It’s not a matter of if, but when your plant will incorporate the Industrial Internet of Things (IIoT) into its everyday operations. The IIoT is making manufacturing smarter and faster than ever before by attaching networked sensors and intelligent devices to equipment to gather data, store it wirelessly, and then use analytics and machine learning to take actions that will optimize operations.

improve your facility with the industrial internet of things 

The IIoT delivers extra intelligence that helps operators make cost-effective decisions, improve safety, and increase efficiency and reliability. It promises to transform traditional plants into dynamic, integrated systems and revolutionize the world’s largest industries through:

 

1. Improved Preventive Maintenance

If a machine goes down, sensors automatically identify the issue and initiate a service request. It can also detect and analyze everything from sound frequencies and vibrations to the temperature of the equipment. By monitoring these conditions, these sensors help a facility predict when a machine might break down before it happens, making preventive maintenance easier and less costly. This in turn can help reduce equipment downtime and maximize productivity.

 

2. Improved Safety

If a dangerous pressure condition is about to be reached, operators will be warned well before it explodes so they can take corrective action.

 

3. Asset Tracking 

The Industrial Internet of Things helps operators keep track of assets, such as tools, equipment and people, so they spend less time tracking down what they need to do their jobs.

 

4. Lower Costs

IIoT implementations take advantage of advancements in wired and wireless sensors, networking and data storage technologies to deliver more data at lower costs. This allows plants to measure far more parameters than previously possible, many of which were too expensive to monitor with older solutions.

[Chart-based quiz entries]
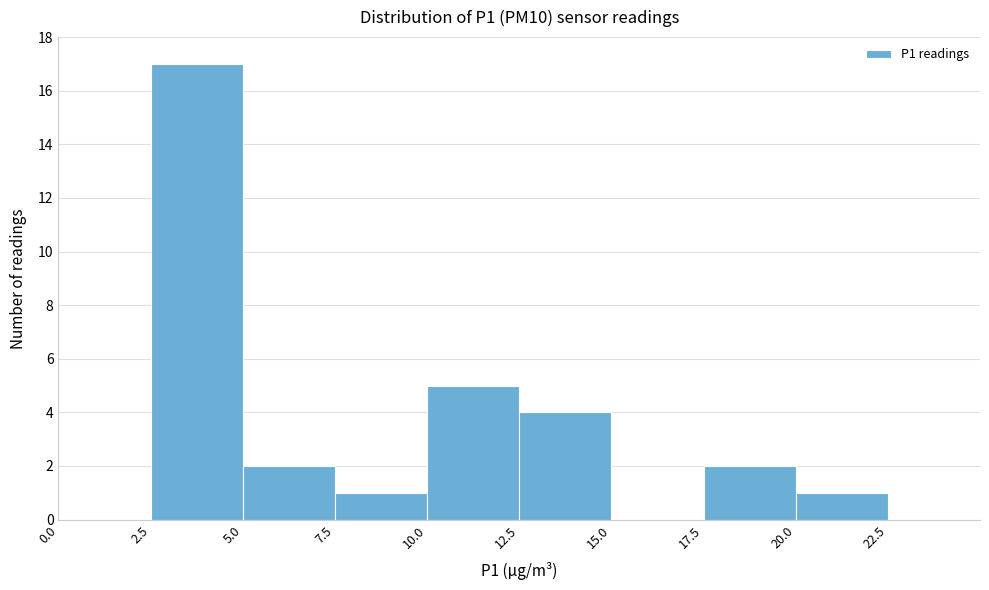

Reading left to right, transcribe this chart: for each bar, give the range it covers on the x-axis and its height. The values are not printed on the chart, so give them approximately, as read against the axis.

0.0 to 2.5: 0
2.5 to 5.0: 17
5.0 to 7.5: 2
7.5 to 10.0: 1
10.0 to 12.5: 5
12.5 to 15.0: 4
15.0 to 17.5: 0
17.5 to 20.0: 2
20.0 to 22.5: 1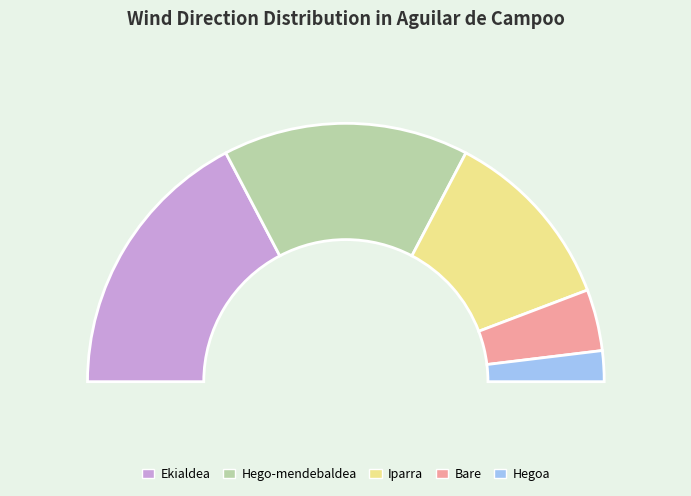

Which slice is the largest?

Ekialdea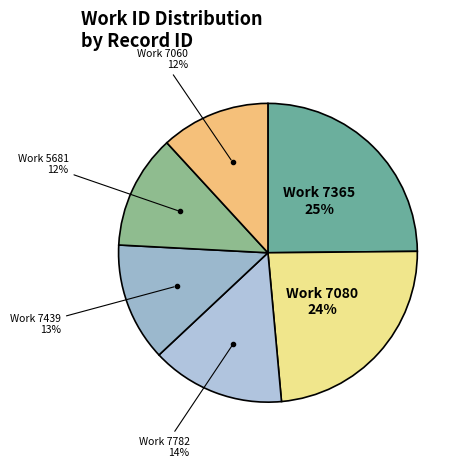

Which slice is the largest?

Work 7365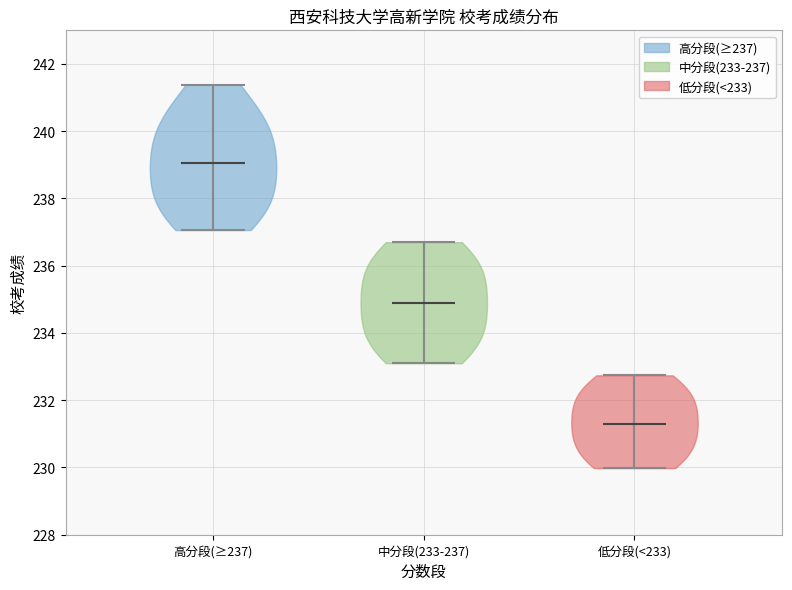

Reading left to right, read every violin against the y-axis: where its median line is, and the lowest and highest points it reaches. The values are not printed on the chart, so give them approximately, as read against the axis.

高分段(≥237): median line 239.0, lowest point 237.0, highest point 241.4
中分段(233-237): median line 235.0, lowest point 233.2, highest point 236.8
低分段(<233): median line 231.2, lowest point 230.0, highest point 232.8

• Study questions:
1 – According to the excerpt on the Industrial Internet of Things, what kinds of assets does it help operators keep track of?
2 – In the Industrial Internet of Things excerpt, rewrite the paragraph that begins "IIoT implementations take advantage" as a short bulleted list that keeps its main facts.
3 – Carry on the article about the Industrial Internet of Things, beginning right after its final sentence.

• Task-by-task results:
1 – Tools, equipment and people.

2 –
- IIoT implementations use advances in wired and wireless sensors, networking and data storage technologies.
- These advances deliver more data at lower costs.
- Plants can measure far more parameters than was previously possible.
- Many of those parameters were too expensive to monitor with older solutions.

3 –
5. Accurate Predictive Modeling 

Traditional tools require manually copying and pasting both recent historical and planned data into a spreadsheet. But advanced analytics software connects to various data sources and helps operators quickly and easily view this data and its resulting insight -  improving the quality and timeliness of models.

 

6. AI Based "Smart Alarms"

The IIoT can enable Artificial Intelligence (AI)-based smart chemistry alarms that alert only when an actual chemistry event – such as a condenser leak or pH excursion – occurs. This helps give operators confidence that when an alarm sounds, it’s real. It also alerts the operator to specific issues, while identifying specific action to prevent damage.

 

hidden Challenges: Potential barriers to iiot implementation 

As with everything, however, there are some challenges your plant may face when implementing the Industrial Internet of Things.

 

1. Connecting Legacy Systems to High-Tech Networks

Many legacy systems have been in operation for decades and might not be compatible with new technologies necessary for the Industrial Internet of Things. What’s more, not all vendors’ sampling equipment is able to easily integrate with IIoT devices, keeping operators from the complete information they need.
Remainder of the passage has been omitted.